Les éditions du Cerf ont la bonne idée d’assurer la publication des « œuvres philosophiques » d’Henri Maldiney – à savoir ses principaux livres épuisés pour la plupart, dispersés, indisponibles ou introuvables ; sans compter les nombreux articles repris pour partie en livres. Quatre volumes sont parus en 2012 : Regard, parole, espace (paru initialement en 1973) ; Le leg des choses dans l’œuvre de Francis Ponge (1974) ; Maîtres de la langue et demeures de la pensée (1975) ; L’Art, l’éclair de l’Etre (1993). D’autres titres paraîtront en 2013.
Jean-Louis Chrétien, qui a fait une importante, admirative et belle introduction à ces publications, nous présente cette œuvre singulière et à découvrir absolument.
Damien Le Guay
I – Qui est Henri Maldiney ?
Henri Maldiney est né à Meursault en 1912, a été élevé en Franche-Comté. C’est à travers son enseignement à l’Institut des Hautes Etudes de Gand puis à l’Université de Lyon qu’il a marqué des générations d’étudiants en psychologie (puis anthropologie phénoménologique), esthétique et philosophie.
Lycéen à Besançon puis à Lyon – c’est là qu’il fut l’élève de Pierre Lachièze-Rey – normalien, agrégé de philosophie, Henri Maldiney a connu en outre l’expérience de l’Oflag
Il a rencontré de nombreuses personnalités : Jacques Schotte (que l’on peut considérer comme le plus ancien de ses anciens élèves), Ludwig Binswanger ( le « père » de la Daseinsanalyse) et Roland Kuhn (qui fut à l’origine de la découverte des effets antidépresseurs de l’Imipramine). Henri Maldiney prendra fermement position contre les thèses de Lacan. Il rencontre aussi Gisela Pankow et Leopold Szondi (fondateur de l’analyse du destin)
IL fut aussi, et sans doute surtout, ami de peintres et de poètes. Pour les peintres nommons : Duvillier, Bazaine et peut-être surtout Tal Coat – sans oublier François Aubrun. C’est cette proximité avec les peintres qui lui permet, après la seconde guerre mondiale, de parler non pas de peinture mais, selon l’expression de Jean Bazaine, « parler peinture »… ajoutant parfois : « comme un peintre peut en parler ».
Pour les poètes, il fut l’ami, de longue date, de Francis Ponge - au travail duquel deux de ses ouvrages sont consacrés. Mais aussi d’André du Bouchet – de nombreux textes de l’un et de l’autre témoignent de leur dialogue.
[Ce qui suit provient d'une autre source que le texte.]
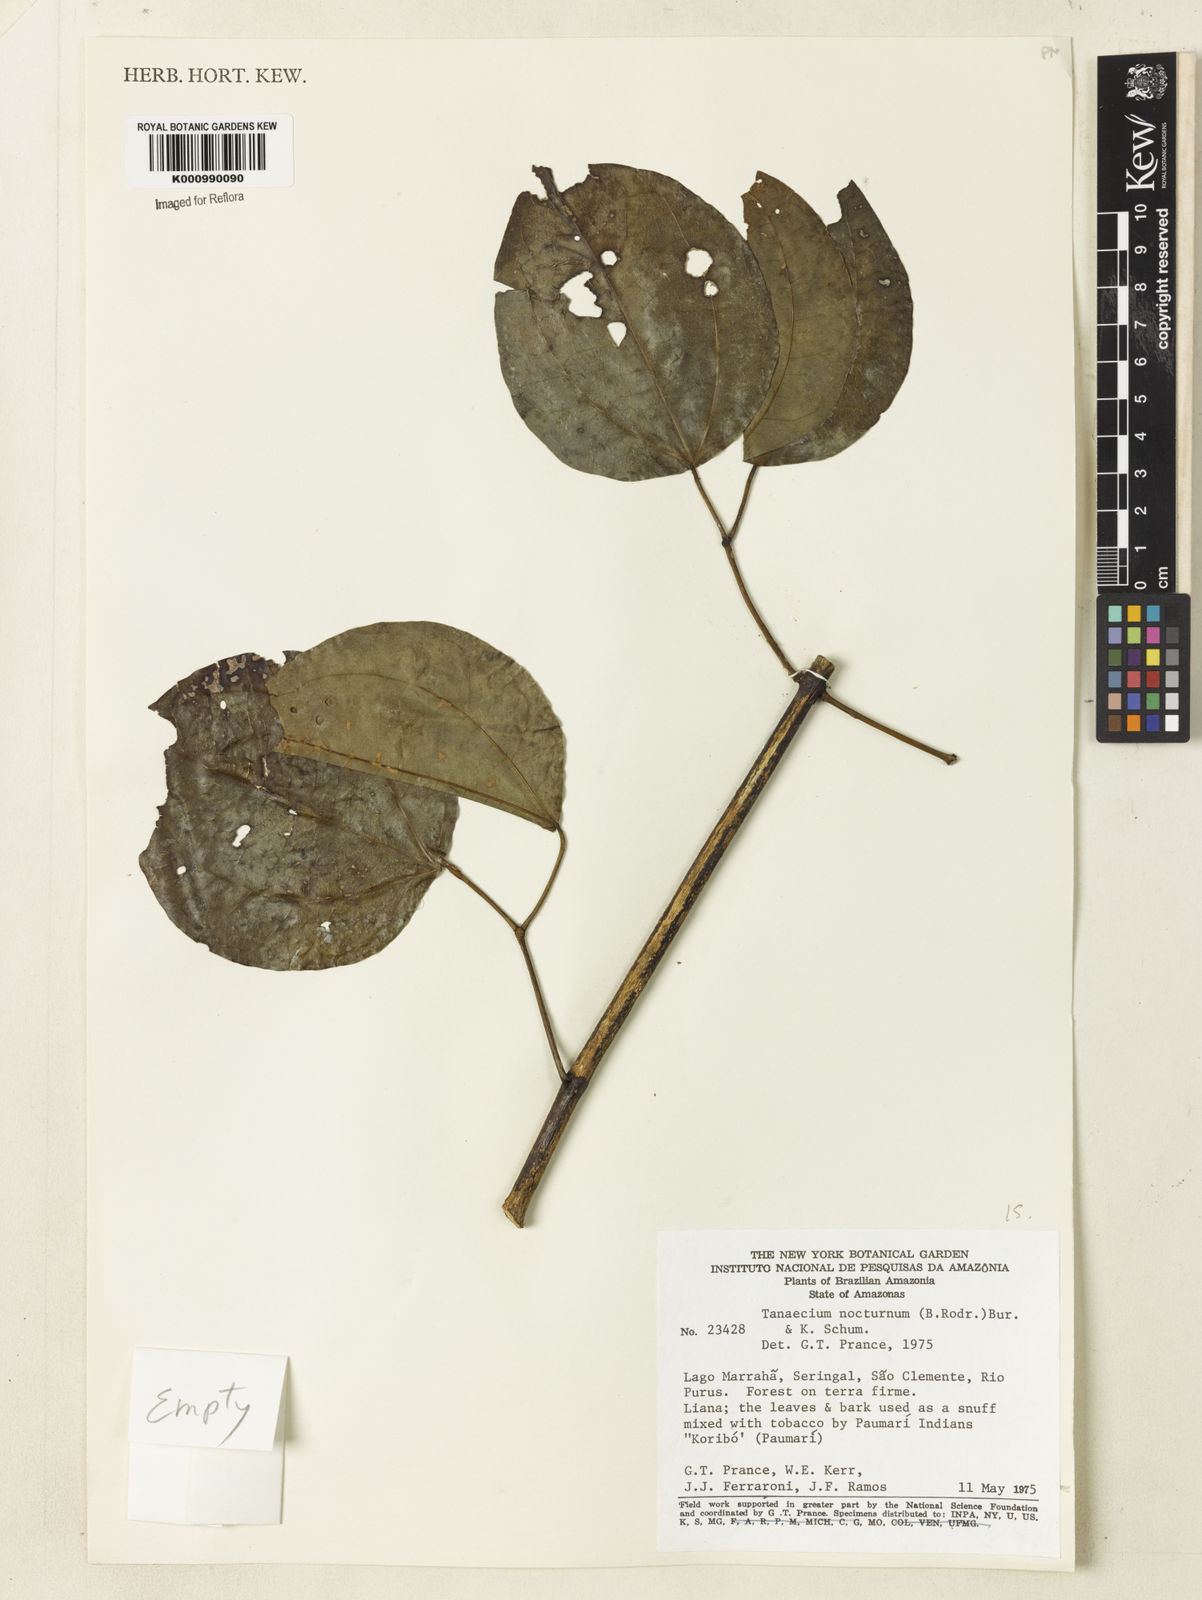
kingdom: Plantae
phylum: Tracheophyta
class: Magnoliopsida
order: Lamiales
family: Bignoniaceae
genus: Bignonia
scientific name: Bignonia nocturna
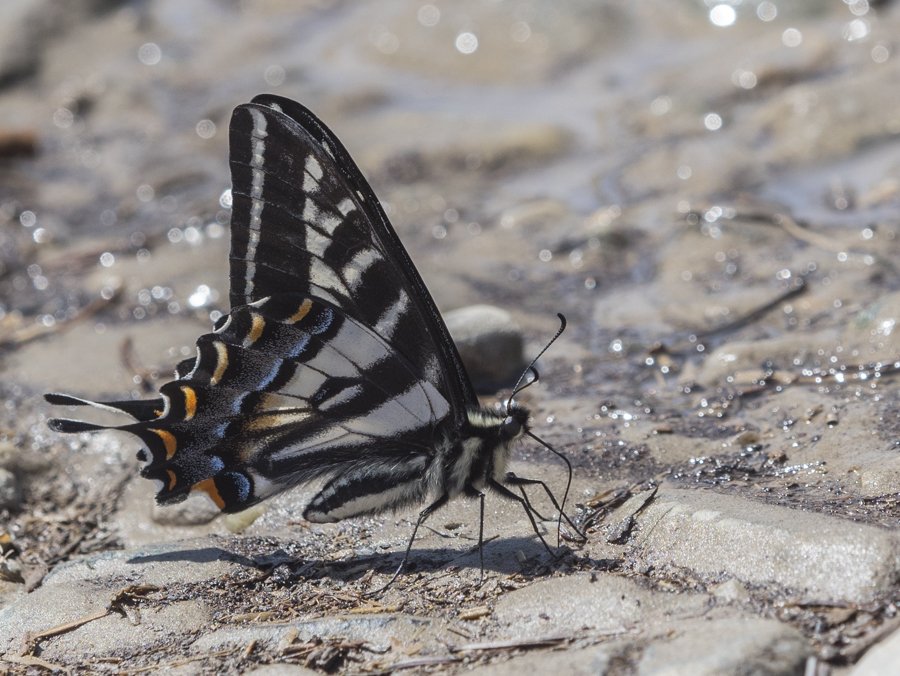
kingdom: Animalia
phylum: Arthropoda
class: Insecta
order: Lepidoptera
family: Papilionidae
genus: Pterourus
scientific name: Pterourus eurymedon
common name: Pale Swallowtail
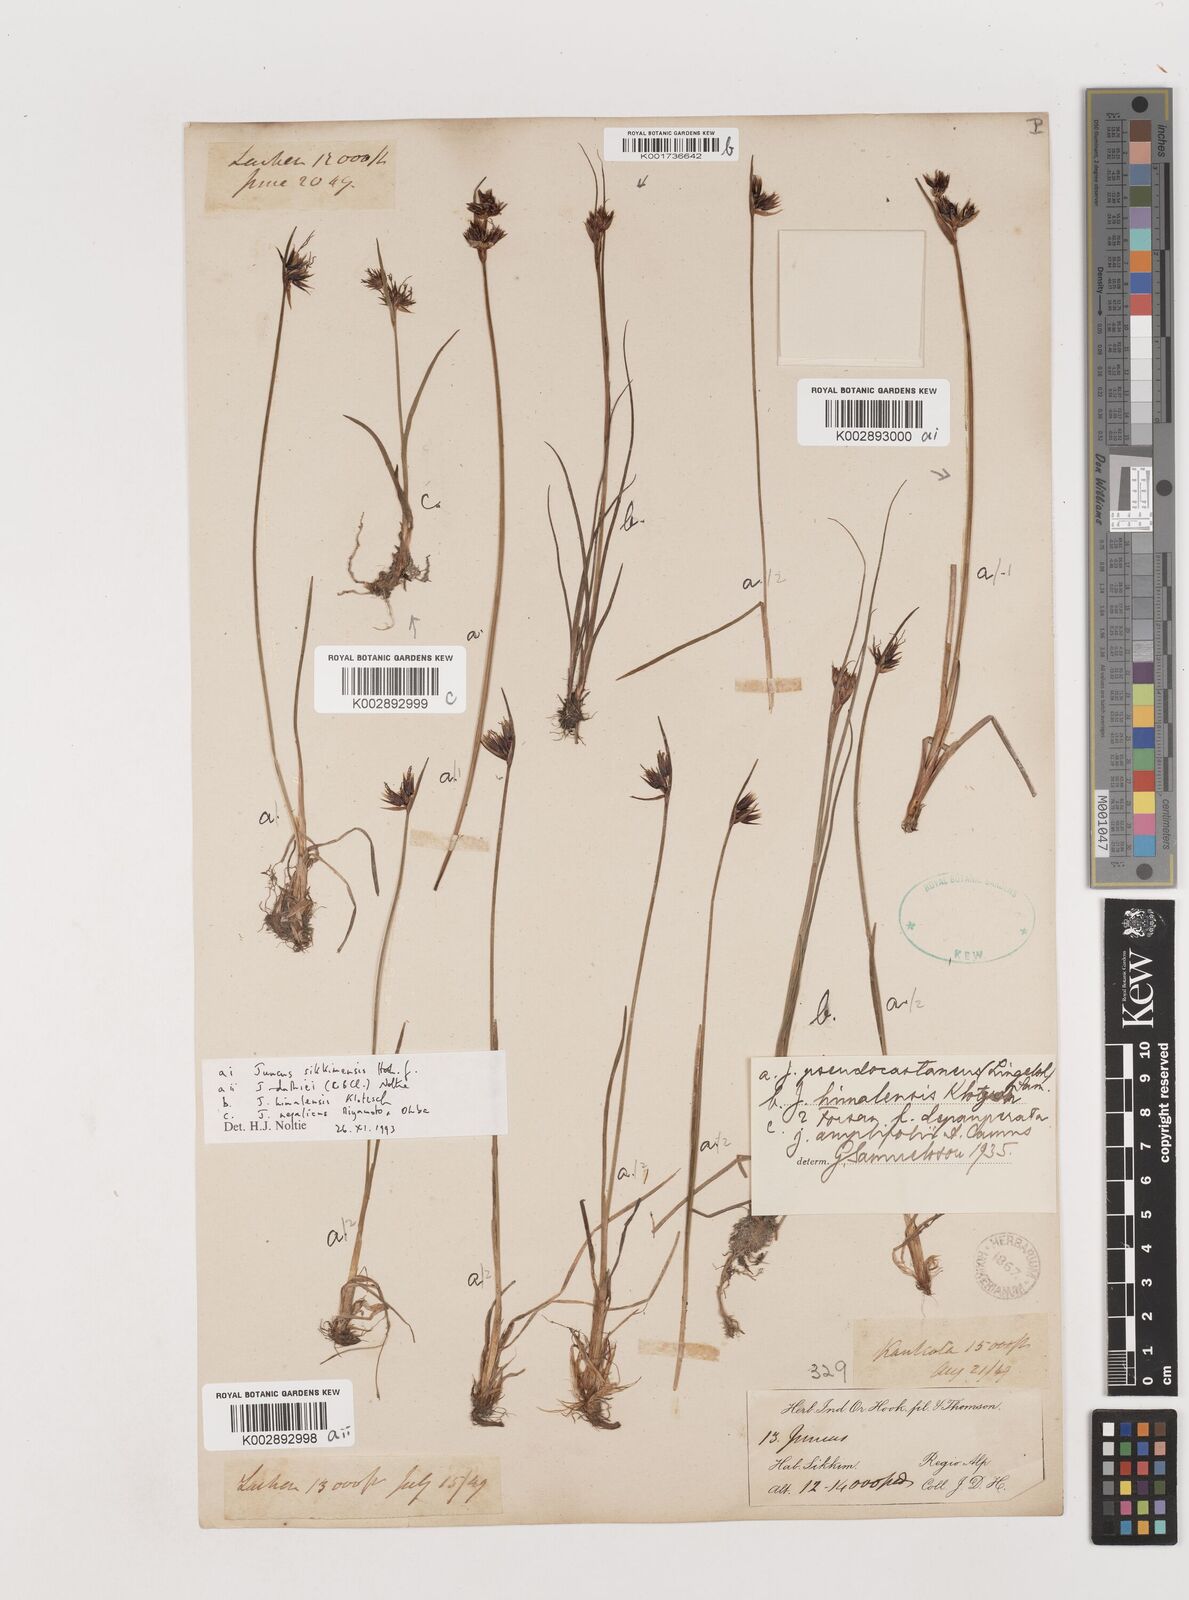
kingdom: Plantae
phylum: Tracheophyta
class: Liliopsida
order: Poales
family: Juncaceae
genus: Juncus
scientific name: Juncus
Dans l’un de ses derniers ouvrages, François Cheng, pour sa part, parle de son « maître et ami Henri Maldiney » ; ils ont eu plus d’une fois l’occasion de vérifier leurs convergences de vues tant sur la peinture que sur la poésie chinoises.
C’est finalement au plan philosophique que Henri Maldiney peut paraître le plus seul. On peut facilement dire de lui qu’il est phénoménologue. Il fut proche de Paul Ricoeur mais sans grande proximité intellectuelle.
Pensée en marche, pensée en marge, la pensée de Maldiney est aujourd’hui reprise, traduite par de nouvelles générations de chercheurs – tant à l’étranger qu’en France
Articles, préface avant 1973
Livres :
Jean-Louis Chrétien, lauréat 2012 de l’Académie française :
Voici l’extrait du discours prononcé par Jean-Louis Dabadie sous la Coupole lors de la séance du 6 décembre 2012 :
"La réflexion de Jean-Louis Chrétien porte sur la parole, la parole en ses multiples aspects (y compris la poésie qu’il a pratiquée), comme propre de l’homme.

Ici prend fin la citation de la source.